今年的春天太漫长,柳絮在空中飘成轮回不落,寒风穿透心脏的夜晚有无数个,记忆疯狂地生长又被人一把火烧了干净,有人排队离开再也不回来。
我曾经怀疑人对于另一个人的记忆究竟关于哪里,我时常闭上眼睛想回忆曾经日夜相对的人,心酸的是我根本没办法勾勒出他们的面孔,我想不起来他们的眉眼如何抬望,想不起来他们的皱纹如何雕刻眼角,也想不起来他们离开的时候都说了些什么。只是常常,在街上看到熟悉的背影还是会忍不住驻足,但我不敢上前确认,我明明知道那并非故人,但是回忆的洪流轰然冲垮了心里的那扇门,一切细枝末节都席卷而来,好像那是一个黑暗中的陷阱,等待我稍有怠慢的时候将我攫进无边的悲伤。
晚上八点,给妈妈打了两个电话,她没接。九点十分,她回电话给我,我听到电话那头的呼吸粗重,问她是不是感冒了。

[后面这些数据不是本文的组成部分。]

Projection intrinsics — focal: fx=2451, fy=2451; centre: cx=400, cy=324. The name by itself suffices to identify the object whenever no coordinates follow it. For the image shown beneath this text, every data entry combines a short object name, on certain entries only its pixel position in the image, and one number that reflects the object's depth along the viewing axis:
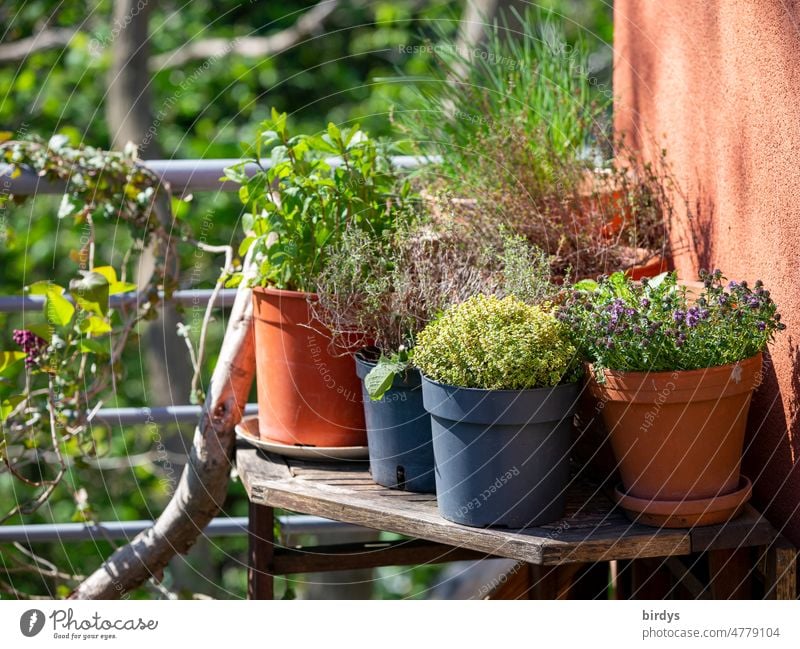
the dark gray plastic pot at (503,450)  2.86
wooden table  2.89
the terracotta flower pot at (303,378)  3.14
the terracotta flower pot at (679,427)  2.87
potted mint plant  3.13
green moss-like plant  2.87
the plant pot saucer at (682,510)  2.90
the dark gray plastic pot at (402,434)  3.01
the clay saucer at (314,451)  3.15
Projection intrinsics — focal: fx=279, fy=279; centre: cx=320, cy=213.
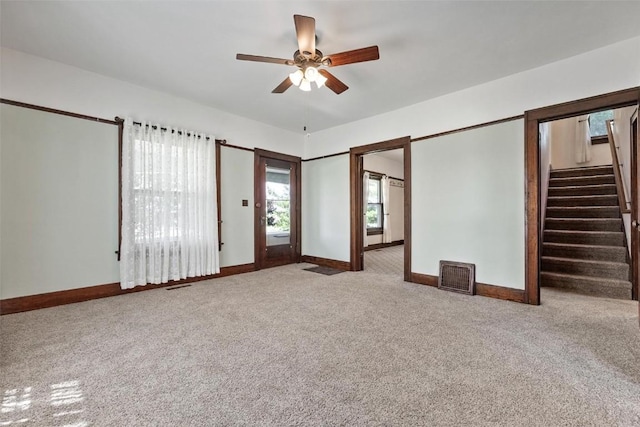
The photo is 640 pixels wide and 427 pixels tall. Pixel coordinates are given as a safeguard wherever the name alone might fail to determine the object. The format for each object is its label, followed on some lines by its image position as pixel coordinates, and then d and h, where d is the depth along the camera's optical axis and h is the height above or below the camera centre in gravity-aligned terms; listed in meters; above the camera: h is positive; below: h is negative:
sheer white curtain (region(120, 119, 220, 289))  3.46 +0.15
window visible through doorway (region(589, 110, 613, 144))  5.88 +1.92
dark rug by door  4.68 -0.95
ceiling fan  2.16 +1.37
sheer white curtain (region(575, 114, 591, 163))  5.79 +1.54
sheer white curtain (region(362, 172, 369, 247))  7.64 +0.74
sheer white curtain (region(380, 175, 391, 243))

很久很久,我听清她讲了一句话,女儿,妈妈以后成了孤儿了。我在这头愣了一下,她挂掉了电话。
去年春天,我还在准备考试,翻来覆去睡不着的凌晨痛苦而漫长。偶尔会听到妈妈起夜路过我房间的脚步声,她看我没睡就跟我一起躺在床上。两个女人,一个不敢在白天流露难过的情绪,一个在深夜矫情舔伤。我们聊起过往美丽的日子,然后情绪失控抱头痛哭,我什么都不曾经历也无力抚慰一个成年人的伤痛,我抱着妈妈小小的身体,155cm的她如同一头困倦的小兽,呜呜哭诉,几度抽噎。她哭得很小声却很伤心,委屈一旦打开了匣子就只能让它流干。
她的一切哀恸都来自她的亲人,她的前半生饱受生离死别之苦,生活很难,她却不得不向前看。有些人的伤口是不能被提醒的,平日里可以不动声色地安然度日,然而不要说揭开伤疤来关心伤势,哪怕掀开了盖着伤口的衣服,那道伤口就变得灼眼和刺痛,当初是如何受伤乃至事后又如何清理包扎的一切都历历在目,每每想起就如同大病一场。妈妈曾说她最害怕晚上睡觉做梦,碧落黄泉都不得见的人总是梦回午夜,这些梦不论好的坏的在醒来之后都成了魇。如今曾照顾她的长辈都弃他而去,从今往后只有人依靠她而她却不敢倒下,她的身后空无一人。
人世间所有故事的结局无非是别离,总是别离。我唯独讨厌春天,这个季节的所有告别都让人更加绝望。可你们要走,我没办法赶回去赴你们最后一面之约,也没有再见,因为不可能再见。